== WHAT TO DO ==
Each record below needs to be copied out exactly as it stands.

== DATA SHOWN ==

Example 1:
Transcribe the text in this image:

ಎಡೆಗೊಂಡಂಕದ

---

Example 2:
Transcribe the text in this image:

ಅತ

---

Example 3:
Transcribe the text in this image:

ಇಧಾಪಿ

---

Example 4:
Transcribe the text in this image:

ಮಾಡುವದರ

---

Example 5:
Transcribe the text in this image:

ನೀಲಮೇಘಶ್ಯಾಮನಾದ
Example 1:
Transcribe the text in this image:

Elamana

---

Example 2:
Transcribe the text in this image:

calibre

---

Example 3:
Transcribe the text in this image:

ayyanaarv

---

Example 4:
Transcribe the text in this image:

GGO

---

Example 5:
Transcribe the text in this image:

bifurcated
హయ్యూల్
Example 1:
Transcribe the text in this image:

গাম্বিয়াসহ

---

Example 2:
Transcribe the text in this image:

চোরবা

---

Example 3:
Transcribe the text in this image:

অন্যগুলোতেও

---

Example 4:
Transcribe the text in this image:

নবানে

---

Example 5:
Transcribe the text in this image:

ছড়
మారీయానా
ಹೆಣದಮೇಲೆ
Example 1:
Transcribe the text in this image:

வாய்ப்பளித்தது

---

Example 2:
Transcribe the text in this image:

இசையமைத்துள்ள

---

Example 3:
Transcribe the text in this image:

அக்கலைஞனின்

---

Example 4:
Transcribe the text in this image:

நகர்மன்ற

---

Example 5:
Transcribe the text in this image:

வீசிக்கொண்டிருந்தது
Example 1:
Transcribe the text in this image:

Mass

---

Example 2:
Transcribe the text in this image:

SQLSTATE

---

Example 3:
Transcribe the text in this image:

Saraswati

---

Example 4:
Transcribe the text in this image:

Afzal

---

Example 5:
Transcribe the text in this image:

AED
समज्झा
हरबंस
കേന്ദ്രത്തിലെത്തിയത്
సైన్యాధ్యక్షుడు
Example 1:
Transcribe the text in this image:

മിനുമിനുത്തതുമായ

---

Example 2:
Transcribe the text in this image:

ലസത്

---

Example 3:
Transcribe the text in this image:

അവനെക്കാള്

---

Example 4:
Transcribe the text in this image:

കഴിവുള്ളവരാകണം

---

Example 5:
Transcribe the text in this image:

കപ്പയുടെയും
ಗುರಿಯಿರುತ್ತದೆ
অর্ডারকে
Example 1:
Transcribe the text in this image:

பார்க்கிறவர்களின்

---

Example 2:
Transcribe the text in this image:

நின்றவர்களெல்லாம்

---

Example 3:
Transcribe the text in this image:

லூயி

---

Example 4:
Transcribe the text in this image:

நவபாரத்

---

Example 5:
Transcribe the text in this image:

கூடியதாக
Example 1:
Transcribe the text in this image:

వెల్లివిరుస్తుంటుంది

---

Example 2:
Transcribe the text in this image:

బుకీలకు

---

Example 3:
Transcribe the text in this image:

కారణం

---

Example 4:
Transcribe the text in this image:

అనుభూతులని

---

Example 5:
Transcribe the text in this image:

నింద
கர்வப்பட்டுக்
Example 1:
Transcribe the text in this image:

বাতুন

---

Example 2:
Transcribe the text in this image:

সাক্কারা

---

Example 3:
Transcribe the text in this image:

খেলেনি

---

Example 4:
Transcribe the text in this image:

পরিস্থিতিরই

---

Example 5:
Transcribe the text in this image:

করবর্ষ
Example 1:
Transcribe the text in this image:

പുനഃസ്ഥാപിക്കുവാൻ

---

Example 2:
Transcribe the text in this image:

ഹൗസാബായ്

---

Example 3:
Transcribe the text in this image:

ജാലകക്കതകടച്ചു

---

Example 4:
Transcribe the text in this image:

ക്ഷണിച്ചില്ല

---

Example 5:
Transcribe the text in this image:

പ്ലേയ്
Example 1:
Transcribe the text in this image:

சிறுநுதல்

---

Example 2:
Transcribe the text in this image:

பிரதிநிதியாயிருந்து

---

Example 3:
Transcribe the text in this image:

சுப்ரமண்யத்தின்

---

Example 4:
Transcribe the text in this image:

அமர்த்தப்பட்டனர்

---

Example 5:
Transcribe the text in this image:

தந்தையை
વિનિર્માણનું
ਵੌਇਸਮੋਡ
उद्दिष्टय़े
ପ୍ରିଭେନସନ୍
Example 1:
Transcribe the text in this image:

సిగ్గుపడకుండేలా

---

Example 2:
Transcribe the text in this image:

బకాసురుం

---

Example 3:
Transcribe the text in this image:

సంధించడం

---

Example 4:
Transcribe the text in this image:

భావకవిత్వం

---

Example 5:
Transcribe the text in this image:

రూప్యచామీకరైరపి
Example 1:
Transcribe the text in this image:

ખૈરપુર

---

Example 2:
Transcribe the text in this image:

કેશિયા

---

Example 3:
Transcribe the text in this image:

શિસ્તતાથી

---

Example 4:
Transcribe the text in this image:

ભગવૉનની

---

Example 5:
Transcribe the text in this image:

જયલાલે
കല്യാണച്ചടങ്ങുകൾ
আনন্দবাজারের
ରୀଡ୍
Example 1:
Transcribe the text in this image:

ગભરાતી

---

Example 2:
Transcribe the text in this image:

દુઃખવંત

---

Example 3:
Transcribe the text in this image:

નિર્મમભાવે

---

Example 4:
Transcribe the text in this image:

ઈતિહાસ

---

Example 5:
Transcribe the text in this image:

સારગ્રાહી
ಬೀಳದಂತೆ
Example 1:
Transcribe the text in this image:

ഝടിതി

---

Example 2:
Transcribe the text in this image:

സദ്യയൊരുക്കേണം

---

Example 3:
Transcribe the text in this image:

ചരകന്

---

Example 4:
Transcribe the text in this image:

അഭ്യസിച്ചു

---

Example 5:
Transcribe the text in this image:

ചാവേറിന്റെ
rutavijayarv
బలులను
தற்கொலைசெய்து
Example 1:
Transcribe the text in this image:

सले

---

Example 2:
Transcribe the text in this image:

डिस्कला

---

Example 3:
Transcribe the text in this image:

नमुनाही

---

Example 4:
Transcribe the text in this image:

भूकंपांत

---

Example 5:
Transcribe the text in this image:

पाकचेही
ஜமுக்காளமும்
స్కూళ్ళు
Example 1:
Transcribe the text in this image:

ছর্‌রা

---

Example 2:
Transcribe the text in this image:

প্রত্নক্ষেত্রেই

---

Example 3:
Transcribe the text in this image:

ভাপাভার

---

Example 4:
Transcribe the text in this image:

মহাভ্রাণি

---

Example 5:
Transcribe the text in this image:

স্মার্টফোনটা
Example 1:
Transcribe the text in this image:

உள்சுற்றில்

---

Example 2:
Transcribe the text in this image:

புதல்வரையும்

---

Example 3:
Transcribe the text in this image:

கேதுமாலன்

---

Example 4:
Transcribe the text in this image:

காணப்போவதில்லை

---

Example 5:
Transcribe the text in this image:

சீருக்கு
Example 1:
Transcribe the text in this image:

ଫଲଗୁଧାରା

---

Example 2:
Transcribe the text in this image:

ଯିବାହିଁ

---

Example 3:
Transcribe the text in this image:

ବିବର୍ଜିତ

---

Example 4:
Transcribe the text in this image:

== TASK RESULT ==
Example 1:
Transcribe the text in this image:

ಎಡೆಗೊಂಡಂಕದ

---

Example 2:
Transcribe the text in this image:

ಅತ

---

Example 3:
Transcribe the text in this image:

ಇಧಾಪಿ

---

Example 4:
Transcribe the text in this image:

ಮಾಡುವದರ

---

Example 5:
Transcribe the text in this image:

ನೀಲಮೇಘಶ್ಯಾಮನಾದ
Example 1:
Transcribe the text in this image:

Elamana

---

Example 2:
Transcribe the text in this image:

calibre

---

Example 3:
Transcribe the text in this image:

ayyanaarv

---

Example 4:
Transcribe the text in this image:

GGO

---

Example 5:
Transcribe the text in this image:

bifurcated
హయ్యూల్
Example 1:
Transcribe the text in this image:

গাম্বিয়াসহ

---

Example 2:
Transcribe the text in this image:

চোরবা

---

Example 3:
Transcribe the text in this image:

অন্যগুলোতেও

---

Example 4:
Transcribe the text in this image:

নবানে

---

Example 5:
Transcribe the text in this image:

ছড়
మారీయానా
ಹೆಣದಮೇಲೆ
Example 1:
Transcribe the text in this image:

வாய்ப்பளித்தது

---

Example 2:
Transcribe the text in this image:

இசையமைத்துள்ள

---

Example 3:
Transcribe the text in this image:

அக்கலைஞனின்

---

Example 4:
Transcribe the text in this image:

நகர்மன்ற

---

Example 5:
Transcribe the text in this image:

வீசிக்கொண்டிருந்தது
Example 1:
Transcribe the text in this image:

Mass

---

Example 2:
Transcribe the text in this image:

SQLSTATE

---

Example 3:
Transcribe the text in this image:

Saraswati

---

Example 4:
Transcribe the text in this image:

Afzal

---

Example 5:
Transcribe the text in this image:

AED
समज्झा
हरबंस
കേന്ദ്രത്തിലെത്തിയത്
సైన్యాధ్యక్షుడు
Example 1:
Transcribe the text in this image:

മിനുമിനുത്തതുമായ

---

Example 2:
Transcribe the text in this image:

ലസത്

---

Example 3:
Transcribe the text in this image:

അവനെക്കാള്

---

Example 4:
Transcribe the text in this image:

കഴിവുള്ളവരാകണം

---

Example 5:
Transcribe the text in this image:

കപ്പയുടെയും
ಗುರಿಯಿರುತ್ತದೆ
অর্ডারকে
Example 1:
Transcribe the text in this image:

பார்க்கிறவர்களின்

---

Example 2:
Transcribe the text in this image:

நின்றவர்களெல்லாம்

---

Example 3:
Transcribe the text in this image:

லூயி

---

Example 4:
Transcribe the text in this image:

நவபாரத்

---

Example 5:
Transcribe the text in this image:

கூடியதாக
Example 1:
Transcribe the text in this image:

వెల్లివిరుస్తుంటుంది

---

Example 2:
Transcribe the text in this image:

బుకీలకు

---

Example 3:
Transcribe the text in this image:

కారణం

---

Example 4:
Transcribe the text in this image:

అనుభూతులని

---

Example 5:
Transcribe the text in this image:

నింద
கர்வப்பட்டுக்
Example 1:
Transcribe the text in this image:

বাতুন

---

Example 2:
Transcribe the text in this image:

সাক্কারা

---

Example 3:
Transcribe the text in this image:

খেলেনি

---

Example 4:
Transcribe the text in this image:

পরিস্থিতিরই

---

Example 5:
Transcribe the text in this image:

করবর্ষ
Example 1:
Transcribe the text in this image:

പുനഃസ്ഥാപിക്കുവാൻ

---

Example 2:
Transcribe the text in this image:

ഹൗസാബായ്

---

Example 3:
Transcribe the text in this image:

ജാലകക്കതകടച്ചു

---

Example 4:
Transcribe the text in this image:

ക്ഷണിച്ചില്ല

---

Example 5:
Transcribe the text in this image:

പ്ലേയ്
Example 1:
Transcribe the text in this image:

சிறுநுதல்

---

Example 2:
Transcribe the text in this image:

பிரதிநிதியாயிருந்து

---

Example 3:
Transcribe the text in this image:

சுப்ரமண்யத்தின்

---

Example 4:
Transcribe the text in this image:

அமர்த்தப்பட்டனர்

---

Example 5:
Transcribe the text in this image:

தந்தையை
વિનિર્માણનું
ਵੌਇਸਮੋਡ
उद्दिष्टय़े
ପ୍ରିଭେନସନ୍
Example 1:
Transcribe the text in this image:

సిగ్గుపడకుండేలా

---

Example 2:
Transcribe the text in this image:

బకాసురుం

---

Example 3:
Transcribe the text in this image:

సంధించడం

---

Example 4:
Transcribe the text in this image:

భావకవిత్వం

---

Example 5:
Transcribe the text in this image:

రూప్యచామీకరైరపి
Example 1:
Transcribe the text in this image:

ખૈરપુર

---

Example 2:
Transcribe the text in this image:

કેશિયા

---

Example 3:
Transcribe the text in this image:

શિસ્તતાથી

---

Example 4:
Transcribe the text in this image:

ભગવૉનની

---

Example 5:
Transcribe the text in this image:

જયલાલે
കല്യാണച്ചടങ്ങുകൾ
আনন্দবাজারের
ରୀଡ୍
Example 1:
Transcribe the text in this image:

ગભરાતી

---

Example 2:
Transcribe the text in this image:

દુઃખવંત

---

Example 3:
Transcribe the text in this image:

નિર્મમભાવે

---

Example 4:
Transcribe the text in this image:

ઈતિહાસ

---

Example 5:
Transcribe the text in this image:

સારગ્રાહી
ಬೀಳದಂತೆ
Example 1:
Transcribe the text in this image:

ഝടിതി

---

Example 2:
Transcribe the text in this image:

സദ്യയൊരുക്കേണം

---

Example 3:
Transcribe the text in this image:

ചരകന്

---

Example 4:
Transcribe the text in this image:

അഭ്യസിച്ചു

---

Example 5:
Transcribe the text in this image:

ചാവേറിന്റെ
rutavijayarv
బలులను
தற்கொலைசெய்து
Example 1:
Transcribe the text in this image:

सले

---

Example 2:
Transcribe the text in this image:

डिस्कला

---

Example 3:
Transcribe the text in this image:

नमुनाही

---

Example 4:
Transcribe the text in this image:

भूकंपांत

---

Example 5:
Transcribe the text in this image:

पाकचेही
ஜமுக்காளமும்
స్కూళ్ళు
Example 1:
Transcribe the text in this image:

ছর্‌রা

---

Example 2:
Transcribe the text in this image:

প্রত্নক্ষেত্রেই

---

Example 3:
Transcribe the text in this image:

ভাপাভার

---

Example 4:
Transcribe the text in this image:

মহাভ্রাণি

---

Example 5:
Transcribe the text in this image:

স্মার্টফোনটা
Example 1:
Transcribe the text in this image:

உள்சுற்றில்

---

Example 2:
Transcribe the text in this image:

புதல்வரையும்

---

Example 3:
Transcribe the text in this image:

கேதுமாலன்

---

Example 4:
Transcribe the text in this image:

காணப்போவதில்லை

---

Example 5:
Transcribe the text in this image:

சீருக்கு
Example 1:
Transcribe the text in this image:

ଫଲଗୁଧାରା

---

Example 2:
Transcribe the text in this image:

ଯିବାହିଁ

---

Example 3:
Transcribe the text in this image:

ବିବର୍ଜିତ

---

Example 4:
Transcribe the text in this image:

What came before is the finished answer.